Não é fácil, Não é fácil
Se você quisesse
ia ser tão legal
Acho que eu seria
mais feliz
Do que qualquer mortal
Na verdade
não consigo esquecer
Não é fácil
É estranho
Terça-feira, Maio 04, 2004
Quem me conhece sabe que eu amo escrever e o carinho que sinto por cada palavrinha escrita. E eu também tenho ciúmes dos meus escritos, sim. Porque é como se cada letrinha fosse um pedacinho meu, já que ali eu deposito os meus sentimentos e extravaso as minhas emoções.
Ontem me deparei com algo que me deixou imensamente triste: plagiaram meus textos. Achei uma tremenda falta de respeito e deixei um recado para a tal pessoa, falando do meu desconforto -- seria menos pior se a mesma tivesse me dado os créditos ou pelo menos me avisado. Como se não bastasse, ela ainda apagou meus comentários e deixou o meu texto lá, brilhando no blog dela como se fosse de sua autoria.
É ridículo como têm pessoas pobres de caráter no mundo. Podem até achar que eu estou fazendo tempestade num copo d'água. Mas quem dá a mesma importância que eu às palavras certamente entenderá o meu mal estar.
Depois disso, estou pensando seriamente se devo ou não continuar expondo meus textos nesse veículo de comunicação...
Domingo, Maio 02, 2004
"Só por sentir que um sorriso pode me fazer sorrir
Só pra lembrar, não esqueci seus olhos nunca mais
Só pra dizer que o meu mundo se parece com você..." (Capitão Zero)
.:. Depois de muito tempo, voltei a sentir emoções intensas e gostosas. E foram simples detalhes que me proporcionaram isto. A melodia das músicas me tocando, a mão materna acariciando o meu rosto - o meu refúgio mais certo -, o contato com ambientes que me trazem boas lembranças, doce de goiaba com creme de leite e o alivio por saber que uma pessoa querida não corre mais risco de vida.

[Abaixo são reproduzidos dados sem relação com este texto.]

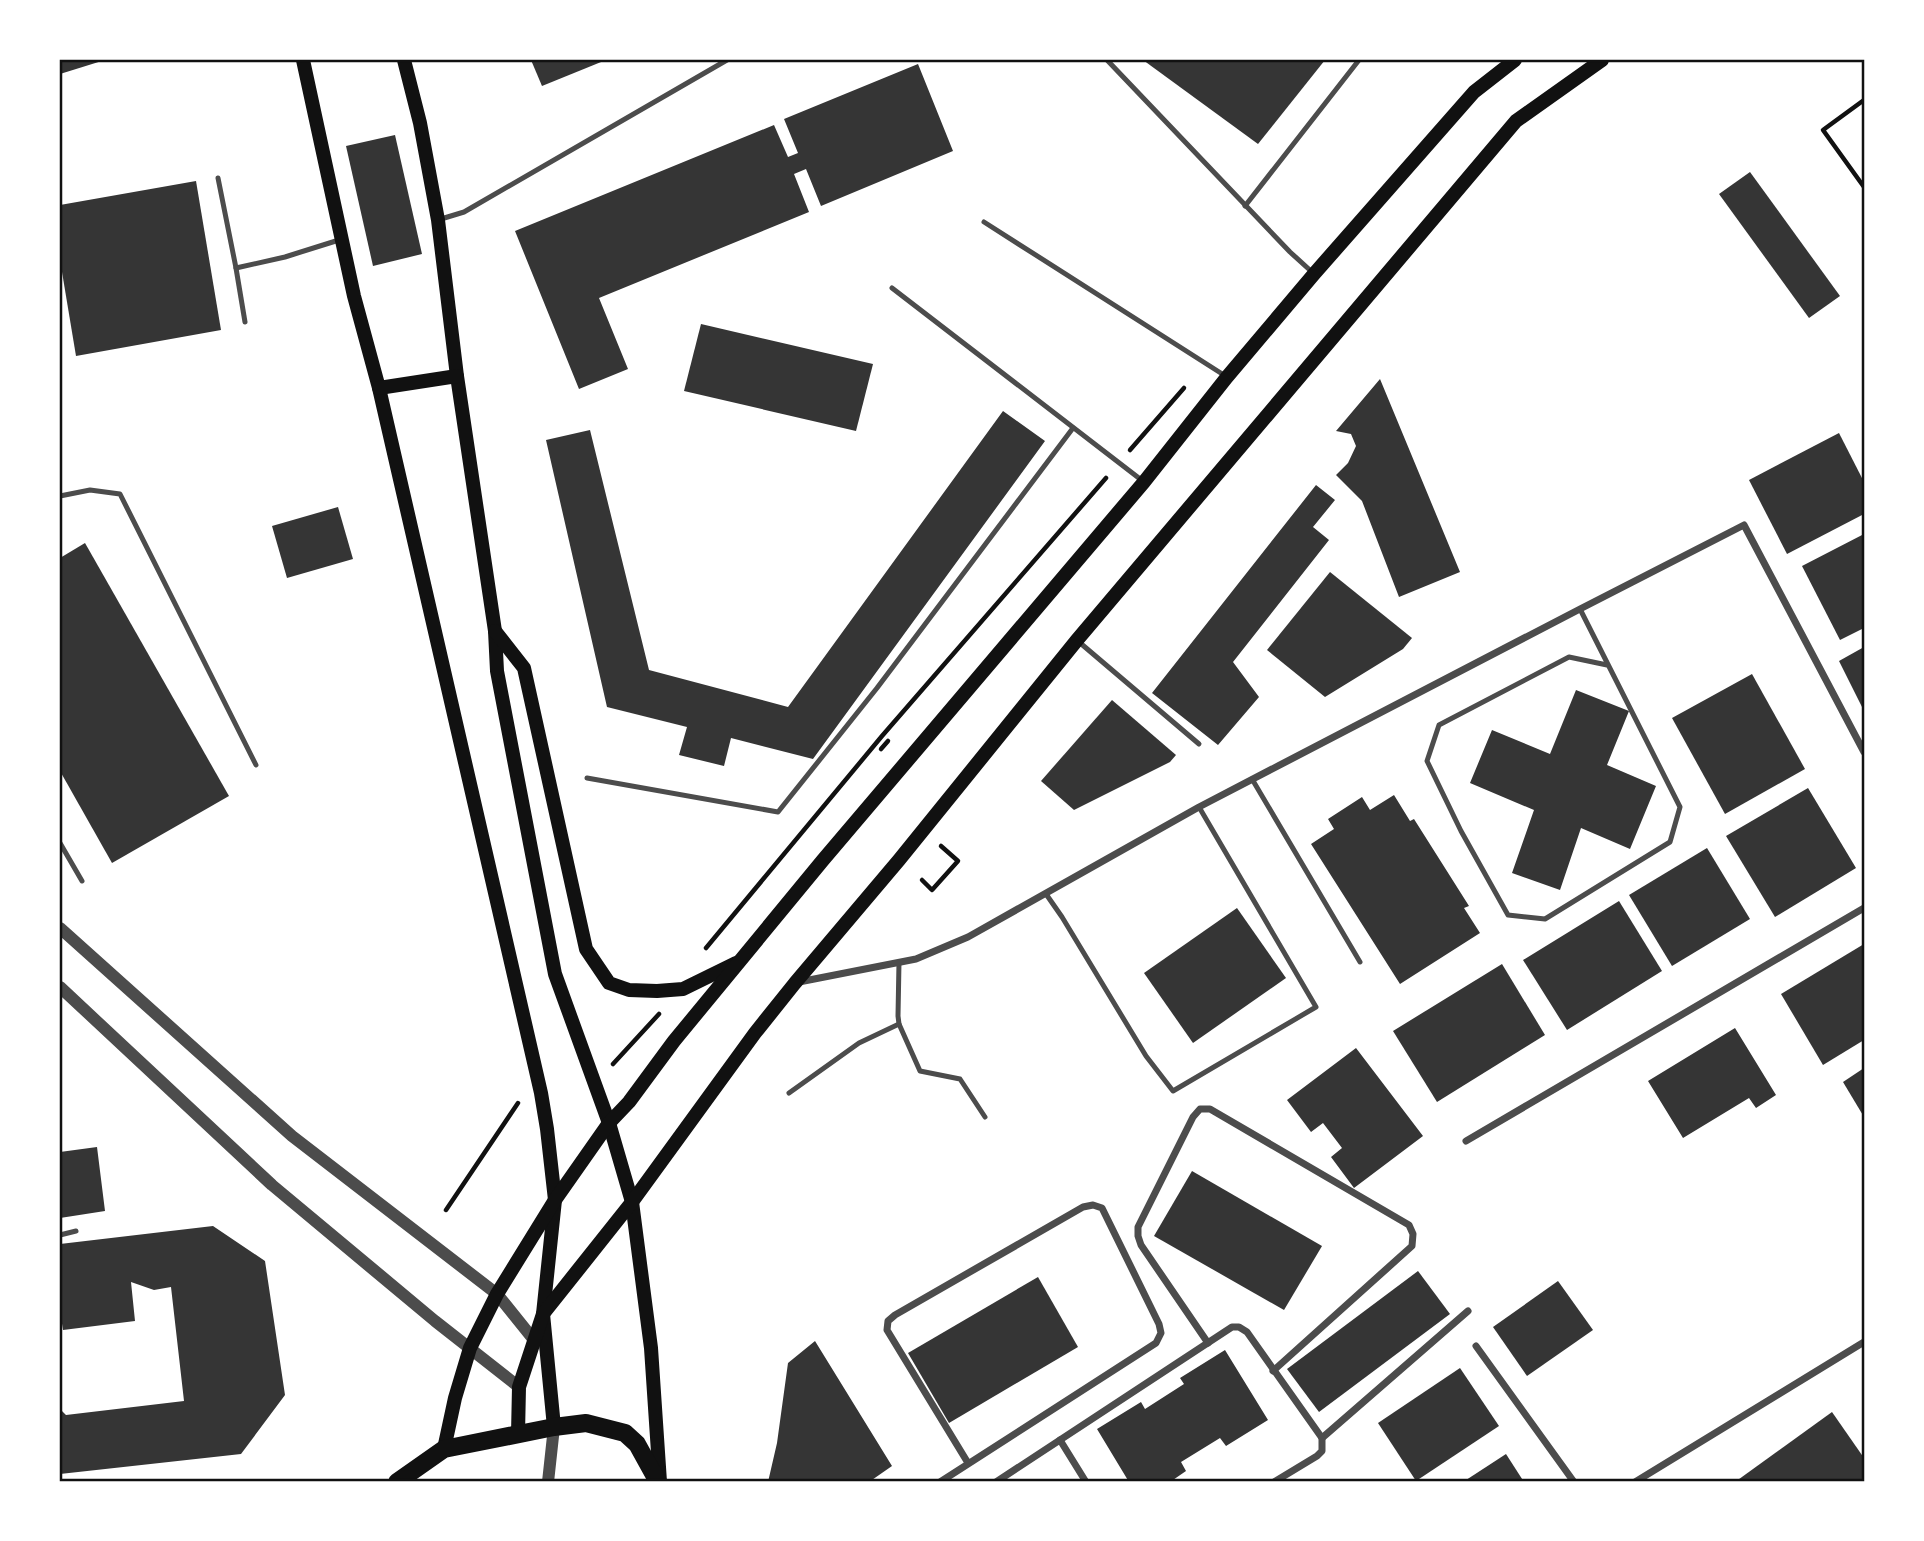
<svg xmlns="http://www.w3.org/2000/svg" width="1924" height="1541" viewBox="0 0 1924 1541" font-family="Montserrat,sans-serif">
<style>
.building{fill:#353535}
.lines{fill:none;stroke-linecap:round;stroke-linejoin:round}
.path{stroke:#111;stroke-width:4.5}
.service{stroke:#4c4c4c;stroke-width:5}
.minor{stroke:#4c4c4c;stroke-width:7}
.tertiary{stroke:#4c4c4c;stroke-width:12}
.secondary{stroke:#111;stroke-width:14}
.primary{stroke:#111;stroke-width:18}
.neatline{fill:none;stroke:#111;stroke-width:2.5}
</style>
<rect width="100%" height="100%" fill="#fff"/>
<g class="building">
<path d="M 60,60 L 105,60 L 60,74 Z"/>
<path d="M 531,60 L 606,60 L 542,86 Z"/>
<path d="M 1143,60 L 1325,60 L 1258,144 Z"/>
<path d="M 918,64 L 953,151 L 821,206 L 806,169 L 794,174 L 809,212 L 599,298 L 628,369 L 579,389 L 515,231 L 774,125 L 788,157 L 798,153 L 784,119 Z"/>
<path d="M 395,135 L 422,254 L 373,266 L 346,146 Z"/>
<path d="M 1750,172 L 1840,296 L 1809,318 L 1719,194 Z"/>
<path d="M 196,181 L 221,330 L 76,356 L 60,260 L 60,205 Z"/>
<path d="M 701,324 L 873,364 L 856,431 L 684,391 Z"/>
<path d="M 1380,379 L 1460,572 L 1399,597 L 1362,501 L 1336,475 L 1348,463 L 1356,446 L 1351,434 L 1336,431 Z"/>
<path d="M 1003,411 L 1045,441 L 813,759 L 731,738 L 724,766 L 679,755 L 687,727 L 607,707 L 546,440 L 590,430 L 649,670 L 788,707 Z"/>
<path d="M 1839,433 L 1864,482 L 1864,514 L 1787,554 L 1749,480 Z"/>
<path d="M 1316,485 L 1335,500 L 1313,527 L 1329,540 L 1233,662 L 1259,697 L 1218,745 L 1152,693 Z"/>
<path d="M 338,507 L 353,559 L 287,578 L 272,526 Z"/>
<path d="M 1864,534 L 1864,628 L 1840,640 L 1802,566 Z"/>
<path d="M 85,543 L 229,796 L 112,863 L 60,771 L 60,558 Z"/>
<path d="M 1330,572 L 1412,638 L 1403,649 L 1325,697 L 1267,650 Z"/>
<path d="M 1864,647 L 1864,711 L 1839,661 Z"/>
<path d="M 1752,674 L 1805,769 L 1725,814 L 1672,718 Z"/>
<path d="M 1576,690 L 1629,711 L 1607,765 L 1656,786 L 1630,849 L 1581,828 L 1560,890 L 1512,873 L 1534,810 L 1470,783 L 1492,730 L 1550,754 Z"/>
<path d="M 1112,700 L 1176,755 L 1170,762 L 1074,810 L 1041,781 Z"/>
<path d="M 1808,788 L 1856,868 L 1775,917 L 1726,836 Z"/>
<path d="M 1394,795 L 1410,821 L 1414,819 L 1469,906 L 1464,908 L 1480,933 L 1400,984 L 1311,844 L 1334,829 L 1328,819 L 1362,797 L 1370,810 Z"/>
<path d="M 1707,848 L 1750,919 L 1672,966 L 1629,895 Z"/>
<path d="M 1619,901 L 1662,971 L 1567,1030 L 1523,960 Z"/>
<path d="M 1237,908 L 1286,978 L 1193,1043 L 1144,973 Z"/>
<path d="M 1864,944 L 1864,1040 L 1823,1065 L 1781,994 Z"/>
<path d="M 1502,964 L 1545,1035 L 1437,1102 L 1393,1031 Z"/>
<path d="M 1735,1028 L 1776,1095 L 1756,1108 L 1749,1098 L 1683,1138 L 1648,1081 Z"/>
<path d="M 1356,1048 L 1423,1136 L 1354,1188 L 1331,1157 L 1342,1148 L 1323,1123 L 1311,1132 L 1287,1100 Z"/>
<path d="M 1864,1068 L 1864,1117 L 1843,1082 Z"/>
<path d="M 97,1147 L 105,1211 L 60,1218 L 60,1152 Z"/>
<path d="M 1192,1171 L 1322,1246 L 1284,1310 L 1154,1236 Z"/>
<path d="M 213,1226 L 265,1261 L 285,1395 L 241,1454 L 60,1474 L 60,1409 L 66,1415 L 184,1401 L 171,1287 L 154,1290 L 131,1282 L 135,1321 L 63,1330 L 60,1311 L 60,1244 Z"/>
<path d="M 1418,1271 L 1450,1314 L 1319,1412 L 1287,1369 Z"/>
<path d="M 1038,1277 L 1078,1347 L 949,1423 L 908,1353 Z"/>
<path d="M 1558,1281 L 1593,1330 L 1527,1376 L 1493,1327 Z"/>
<path d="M 815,1341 L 892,1466 L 869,1482 L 768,1482 L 777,1443 L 788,1363 Z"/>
<path d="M 1225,1350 L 1268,1420 L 1226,1446 L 1220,1438 L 1181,1462 L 1186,1471 L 1170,1482 L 1129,1482 L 1097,1429 L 1141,1402 L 1145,1409 L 1184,1384 L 1180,1378 Z"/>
<path d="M 1460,1368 L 1499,1426 L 1416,1481 L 1378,1423 Z"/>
<path d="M 1832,1412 L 1864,1458 L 1864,1482 L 1735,1482 Z"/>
<path d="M 1506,1454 L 1524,1482 L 1463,1482 Z"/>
</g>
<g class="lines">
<g class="path">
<path d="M 1864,100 L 1823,130 L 1864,187"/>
<path d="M 1130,450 L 1184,388"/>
<path d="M 881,749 L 888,741"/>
<path d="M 922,880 L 932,890 L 958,861 L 941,846"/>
<path d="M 706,948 L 882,736 L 1106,478"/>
<path d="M 613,1064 L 659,1014"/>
<path d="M 446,1210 L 518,1103"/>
</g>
<g class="service">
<path d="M 1107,60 L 1290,252 L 1312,272"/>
<path d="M 218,178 L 236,268 L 285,257 L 339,240"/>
<path d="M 1245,206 L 1359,60"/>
<path d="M 441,219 L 464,212 L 727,60"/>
<path d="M 984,222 L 1227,377"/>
<path d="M 236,268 L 245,322"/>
<path d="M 892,288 L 1144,482"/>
<path d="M 60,496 L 90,490 L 120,494 L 256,765"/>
<path d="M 1580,609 L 1680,807 L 1670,842 L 1545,919 L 1508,915 L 1461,831 L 1427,761 L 1439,725 L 1569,657 L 1607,665"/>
<path d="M 1079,642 L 1199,744"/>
<path d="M 587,778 L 778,812 L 877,688 L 1073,428"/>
<path d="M 1252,779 L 1360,962"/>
<path d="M 60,843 L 82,881"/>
<path d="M 1046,894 L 1062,917 L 1146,1056 L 1173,1091 L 1316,1007 L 1199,807"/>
<path d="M 899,962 L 898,1016 L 899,1024 L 920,1071 L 960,1079 L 985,1117"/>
<path d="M 789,1093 L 859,1043 L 899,1024"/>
<path d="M 60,1235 L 76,1231"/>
</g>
<g class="minor">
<path d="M 799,982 L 916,959 L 968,937 L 1199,807 L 1580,609 L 1744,525 L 1864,752"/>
<path d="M 1466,1141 L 1864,908"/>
<path d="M 1208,1343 L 1141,1245 L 1138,1236 L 1138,1227 L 1193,1117 L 1200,1109 L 1210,1109 L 1409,1225 L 1413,1234 L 1412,1246 L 1273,1371"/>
<path d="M 1476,1346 L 1574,1482"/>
<path d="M 1322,1438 L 1468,1311"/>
<path d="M 1060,1440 L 1086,1482"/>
<path d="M 940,1482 L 1156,1343 L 1161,1333 L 1159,1324 L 1102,1208 L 1093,1205 L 1083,1207 L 895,1315 L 888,1321 L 887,1330 L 968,1463"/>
<path d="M 996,1482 L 1232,1327 L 1239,1327 L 1247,1332 L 1322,1438 L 1322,1451 L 1317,1456 L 1274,1482"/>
<path d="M 1635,1482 L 1864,1342"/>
</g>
<g class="tertiary">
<path d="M 60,928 L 292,1136 L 497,1294 L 534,1340"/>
<path d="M 60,987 L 272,1185 L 435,1321 L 519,1387"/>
<path d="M 548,1482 L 554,1427"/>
</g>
<g class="secondary">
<path d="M 303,60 L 354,296 L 379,388 L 541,1093 L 547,1129 L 555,1200 L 543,1314 L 554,1427"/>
<path d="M 404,60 L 420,123 L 438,220 L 457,376 L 495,631 L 497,671 L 555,974 L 609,1123 L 632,1202 L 651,1348 L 660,1482"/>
<path d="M 379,388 L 457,376"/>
<path d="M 495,631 L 524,668 L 586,949 L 609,983 L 629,990 L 657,991 L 683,989 L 736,963"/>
<path d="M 518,1434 L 519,1387 L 543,1314 L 632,1202 L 755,1033 L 795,983 L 899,860 L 1077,640 L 1516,121 L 1602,60"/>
<path d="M 444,1449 L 455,1398 L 470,1348 L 497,1294 L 555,1200 L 609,1123 L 629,1102 L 674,1041 L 823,860 L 1144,482 L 1227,377 L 1314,274 L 1474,92 L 1515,60"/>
</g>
<path class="primary" d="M 397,1482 L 444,1449 L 554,1427 L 586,1423 L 625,1433 L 637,1444 L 658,1482"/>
</g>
<rect width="1924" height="1541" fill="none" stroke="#ffffff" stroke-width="122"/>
<rect x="61" y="61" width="1802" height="1419" class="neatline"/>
</svg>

Sinto um prazer incomensurável quando vejo certas coisinhas ganhando cores novamente, ainda mais quando lembro que recentemente, vivi momentos não muito agradáveis.
Não é fácil tentar esquecer aquilo que um dia já nos fez tão bem. Ainda assim, eu não me arrependo de ter vivido tudo até a última gota. Mas a razão dita as regras por aqui dentro e eu acho que estou no caminho mais viável. E tenho que confessar que o acaso tem me dado aquela força.